[Change detection data]
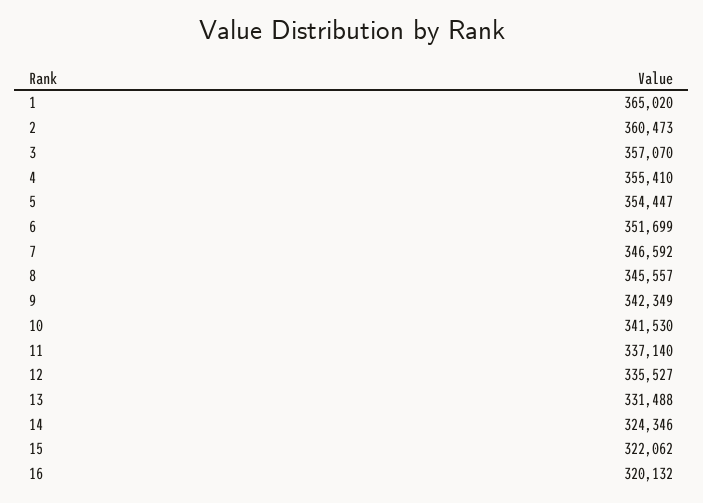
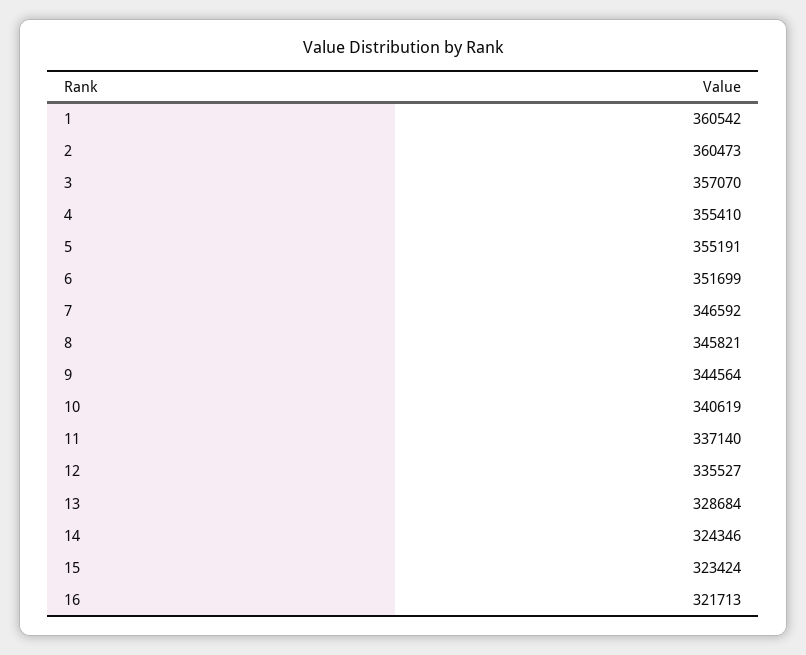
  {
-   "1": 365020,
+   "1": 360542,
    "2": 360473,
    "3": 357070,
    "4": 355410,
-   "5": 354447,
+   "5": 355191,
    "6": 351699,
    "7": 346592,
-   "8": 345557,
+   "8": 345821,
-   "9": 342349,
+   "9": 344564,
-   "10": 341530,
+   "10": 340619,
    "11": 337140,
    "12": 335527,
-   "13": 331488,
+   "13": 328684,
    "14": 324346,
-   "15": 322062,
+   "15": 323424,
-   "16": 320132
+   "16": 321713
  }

* * *

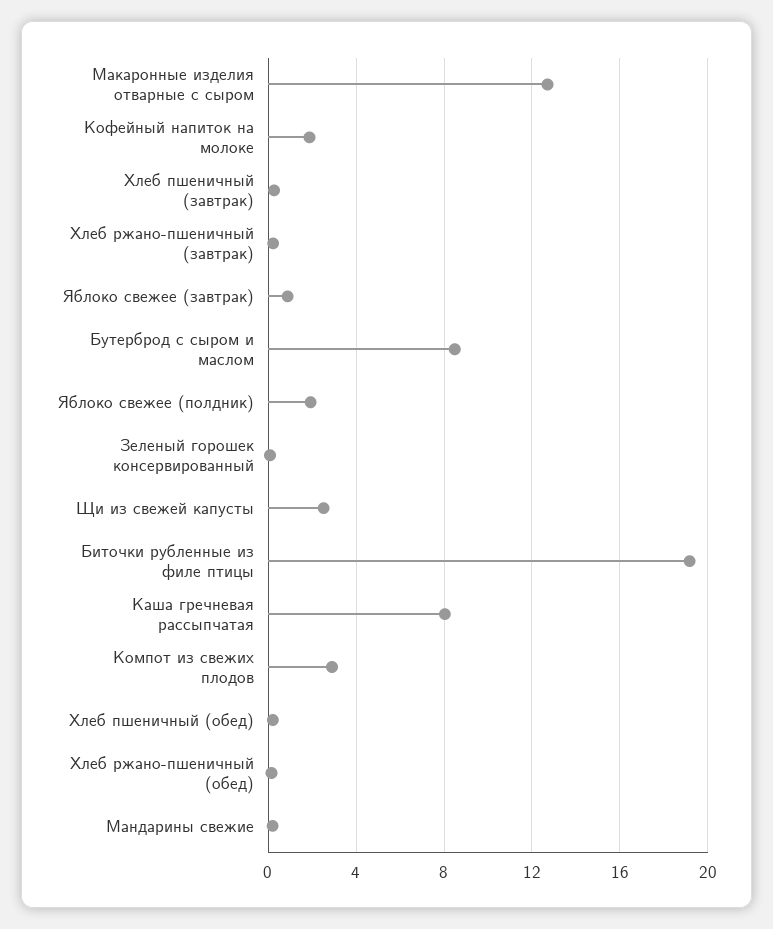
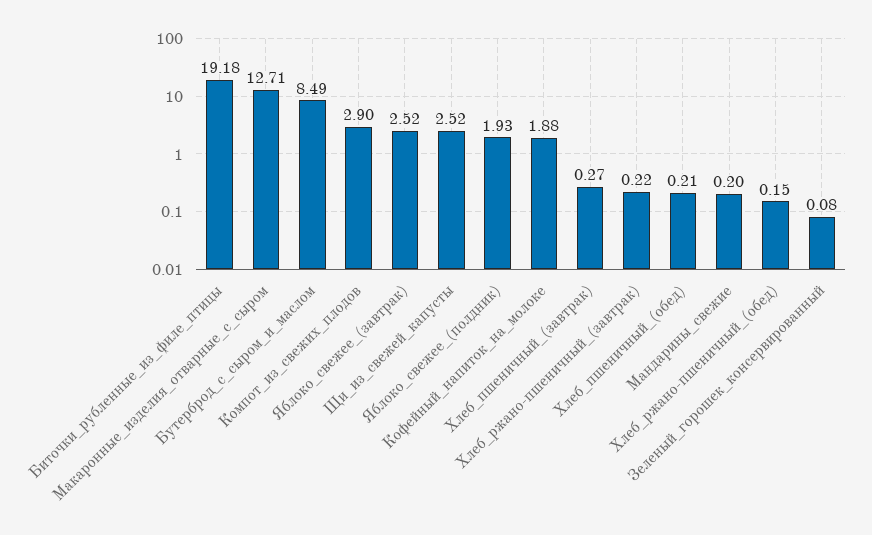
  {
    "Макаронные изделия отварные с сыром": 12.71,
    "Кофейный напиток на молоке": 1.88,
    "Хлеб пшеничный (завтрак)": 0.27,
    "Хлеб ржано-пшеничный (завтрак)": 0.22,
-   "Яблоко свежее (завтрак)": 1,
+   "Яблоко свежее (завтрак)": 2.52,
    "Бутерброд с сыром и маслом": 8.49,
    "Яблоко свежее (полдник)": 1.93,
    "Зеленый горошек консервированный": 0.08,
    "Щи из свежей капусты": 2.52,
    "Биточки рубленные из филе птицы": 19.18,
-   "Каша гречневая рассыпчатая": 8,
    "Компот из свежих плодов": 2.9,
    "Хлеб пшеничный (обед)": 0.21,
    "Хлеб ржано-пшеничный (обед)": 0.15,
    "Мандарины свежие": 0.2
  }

...

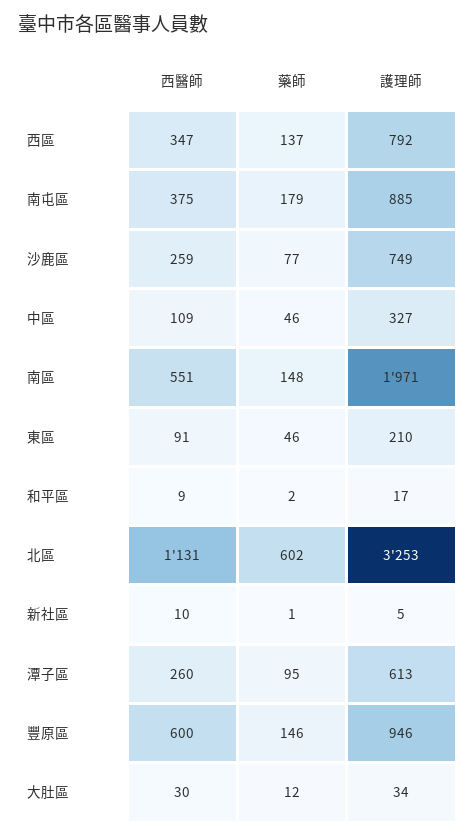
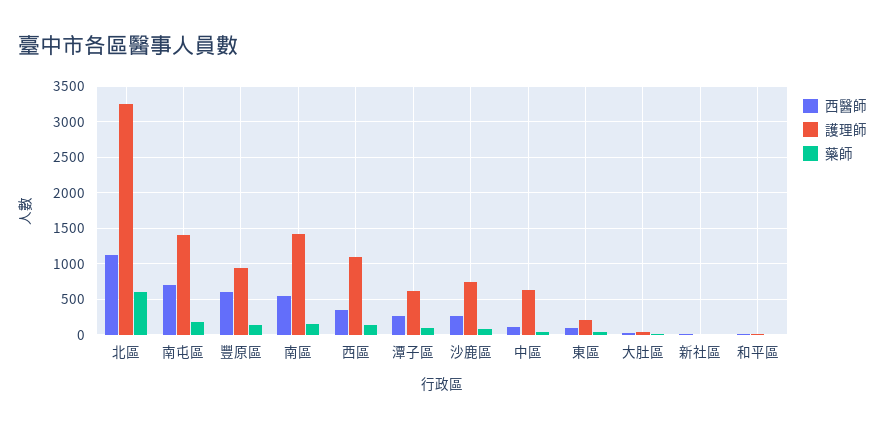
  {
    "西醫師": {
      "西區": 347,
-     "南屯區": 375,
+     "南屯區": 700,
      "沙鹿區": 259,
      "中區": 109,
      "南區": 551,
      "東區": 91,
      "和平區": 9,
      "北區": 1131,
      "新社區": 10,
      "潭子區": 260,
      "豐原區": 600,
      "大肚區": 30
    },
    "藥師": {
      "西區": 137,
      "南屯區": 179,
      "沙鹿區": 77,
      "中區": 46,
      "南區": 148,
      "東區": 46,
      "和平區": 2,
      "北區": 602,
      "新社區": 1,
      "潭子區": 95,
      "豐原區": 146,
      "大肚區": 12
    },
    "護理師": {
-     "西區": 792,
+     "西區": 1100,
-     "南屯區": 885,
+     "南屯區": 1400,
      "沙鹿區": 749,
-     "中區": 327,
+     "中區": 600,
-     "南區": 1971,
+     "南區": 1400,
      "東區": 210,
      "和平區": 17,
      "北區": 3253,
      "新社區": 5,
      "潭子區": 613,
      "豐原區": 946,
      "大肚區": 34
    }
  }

* WORK REQUIRED
Select every line of the records holding the string "свежее".

* EXERCISE OUTPUT
-   "Яблоко свежее (завтрак)": 1,
+   "Яблоко свежее (завтрак)": 2.52,
    "Яблоко свежее (полдник)": 1.93,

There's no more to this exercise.